Pull out each line in the items below that contains the word "True", copying the lines in full. Upper and lower case must match.

▼▼▼

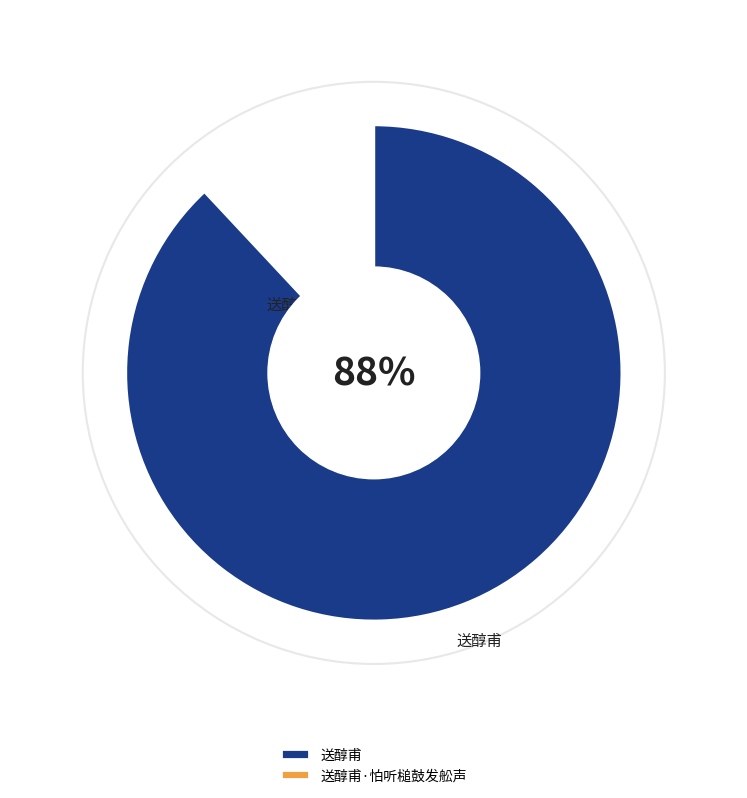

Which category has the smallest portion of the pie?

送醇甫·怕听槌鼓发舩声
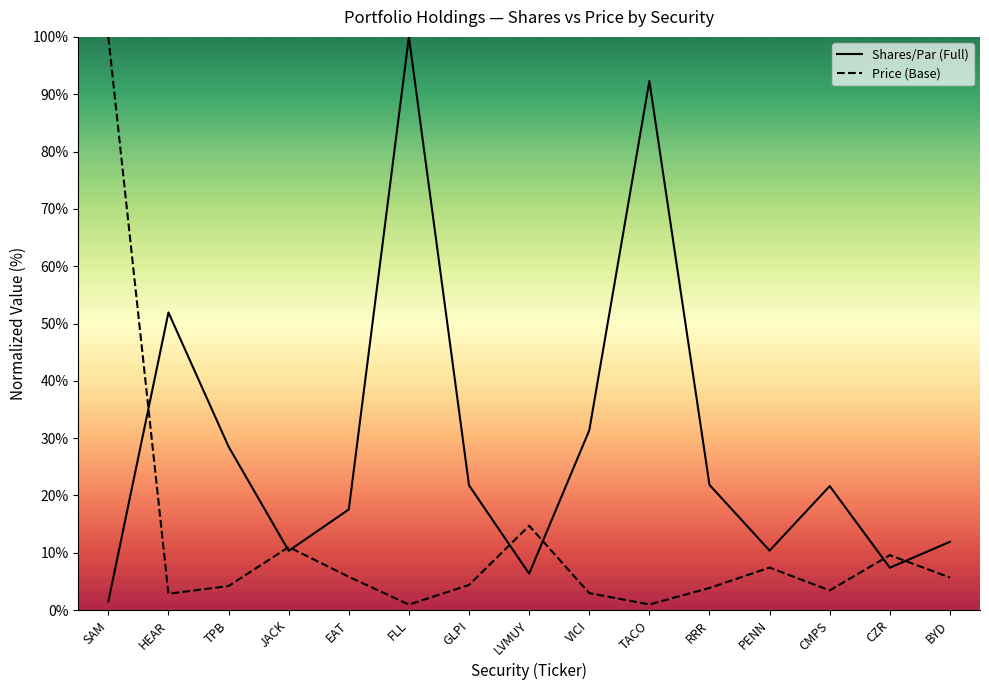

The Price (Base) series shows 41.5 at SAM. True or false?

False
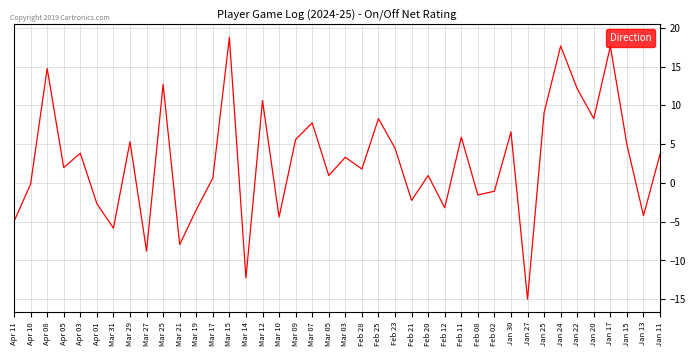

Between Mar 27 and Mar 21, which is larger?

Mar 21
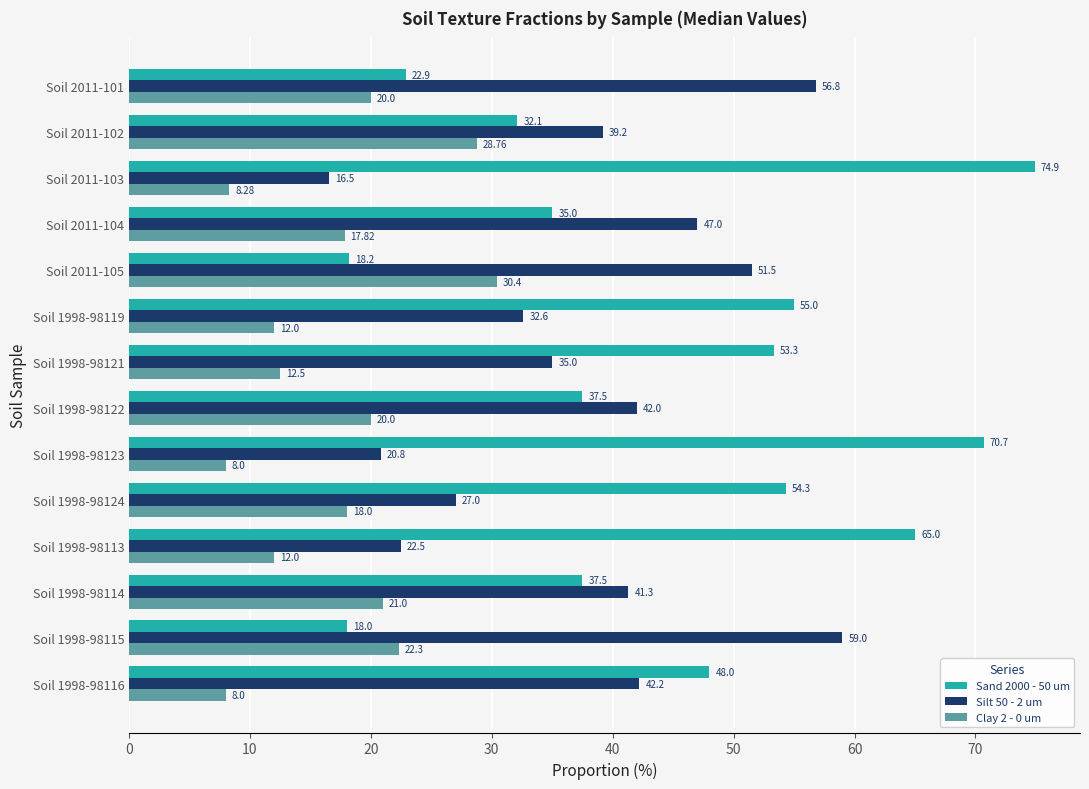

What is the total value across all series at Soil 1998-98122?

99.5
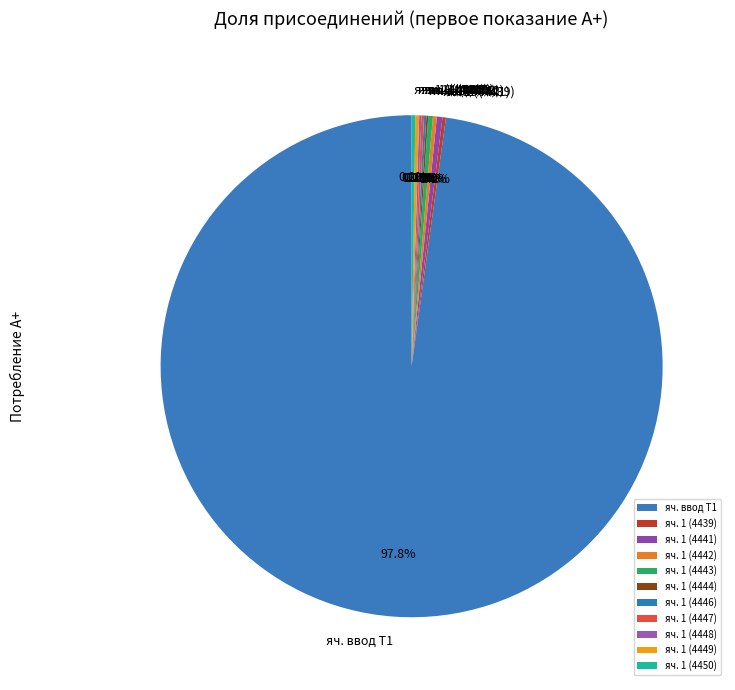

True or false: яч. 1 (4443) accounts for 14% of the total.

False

▲▲▲

◆ Exercise answer ◆
The Price (Base) series shows 41.5 at SAM. True or false?
True or false: яч. 1 (4443) accounts for 14% of the total.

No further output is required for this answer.